Sou Si-tai: China: The Fisherman and the Woodcutter/The Qin, Zither of the Literati

Dating back at least 3,000 years, the seven-string Chinese zither-like instrument known as the guqin or qin is a far cry from anything that might inspire modern listeners to make rock star-faces and play air guitar. But, as played by Hong Kong artist Sou Si-tai, the qin has a quiet expressiveness that seems like a common ancestor to everything from flamenco to The Grateful Dead. Recorded in 2006, China: The Fisherman and the Woodcutter/The Qin, Zither of the Literati presents an hour’s worth of music from the qin repertoire, and you don’t need to be an ethnomusicologist to recognize this music as an ancient form of shredding.

The technique alone is fascinating. On the nearly seven-minute “Thinking of a Friend” (in translation, it even sounds like an AOR staple), Sou begins playing overtones on the qin. This is just one of the major playing techniques; one can also pluck open strings, or apply pressure on a string with one hand while sliding another hand along the string to vary the note; in other words, the qin anticipated slide guitar (and the blues—think about that) by millennia. Sou’s varied technique over the course of this track is to some degree raw—the movement of his fingers across strings is frequently audible—and this gives the largely quiet composition a visceral quality, making it clear the patience and deliberation at work on every ancient melody and percussive run.
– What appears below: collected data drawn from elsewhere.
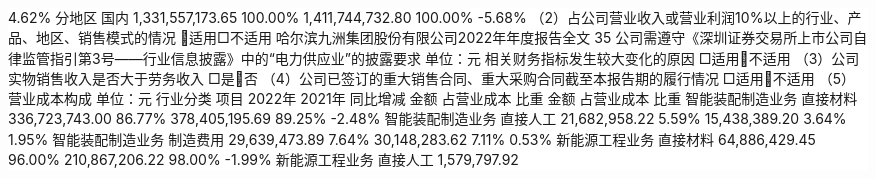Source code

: 4.62%
分地区
国内
1,331,557,173.65
100.00%
1,411,744,732.80
100.00%
-5.68%
（2）占公司营业收入或营业利润10%以上的行业、产品、地区、销售模式的情况
适用□不适用
哈尔滨九洲集团股份有限公司2022年年度报告全文
35
公司需遵守《深圳证券交易所上市公司自律监管指引第3号——行业信息披露》中的“电力供应业”的披露要求
单位：元
相关财务指标发生较大变化的原因
□适用不适用
（3）公司实物销售收入是否大于劳务收入
□是否
（4）公司已签订的重大销售合同、重大采购合同截至本报告期的履行情况
□适用不适用
（5）营业成本构成
单位：元
行业分类
项目
2022年
2021年
同比增减
金额
占营业成本
比重
金额
占营业成本
比重
智能装配制造业务
直接材料
336,723,743.00
86.77%
378,405,195.69
89.25%
-2.48%
智能装配制造业务
直接人工
21,682,958.22
5.59%
15,438,389.20
3.64%
1.95%
智能装配制造业务
制造费用
29,639,473.89
7.64%
30,148,283.62
7.11%
0.53%
新能源工程业务
直接材料
64,886,429.45
96.00%
210,867,206.22
98.00%
-1.99%
新能源工程业务
直接人工
1,579,797.92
It’s no wonder that the instrument has been associated with Confucius. In fact, playing the qin is traditionally part of a discipline that’s as much moral as aesthetic. Any of these 10 tracks bears witness to the qin as an instrument of moderation, striking a delicate balance between virtuosity and humility. As a physical practice, it’s almost like a martial art. Sou taught Chinese art for 20 years before making a career change to music, and his deftness on the qin’s supple silk strings sound like the work of a long-time master. In contrast to his teacher Tsar Teh-yun, Sou takes on a slower tempo and less aggressive touch—track down Tsar’s abstract, prickly “Thinking of an Old Friend” for a revealing comparison.

While Sou is the qin’s master technician, sound engineer Renaud Millet-Lacombe deserves credit as well; the hissy recording available of Tsar’s playing doesn’t do justice to her work, but every note Sou strikes is crisp and clear, the fingerings sounding out in a way that doesn’t distract from it but enriches it.

On two tracks Sou plays the xiao, a bamboo flute, with qin duties taken up by Georges Goormaghtigh, who also contributed 24 pages of liner notes (unfortunately not available for review). Goormaghtigh was also a student of Tsar’s, and it’s instructive to hear a good player who hasn’t yet achieved Sou’s level. Sou Si-tai plays music in what would seem the most rarefied subgenre—the qin is known as the zither of the literati, after all. But in this tradition that goes back thousands of years, one can find the root of every guitarist that came after it, and it’s hard not to come to the conclusion that we’re not worthy.

You don’t need to be an ethnomusicologist to recognize this repertoire as an ancient form of shredding.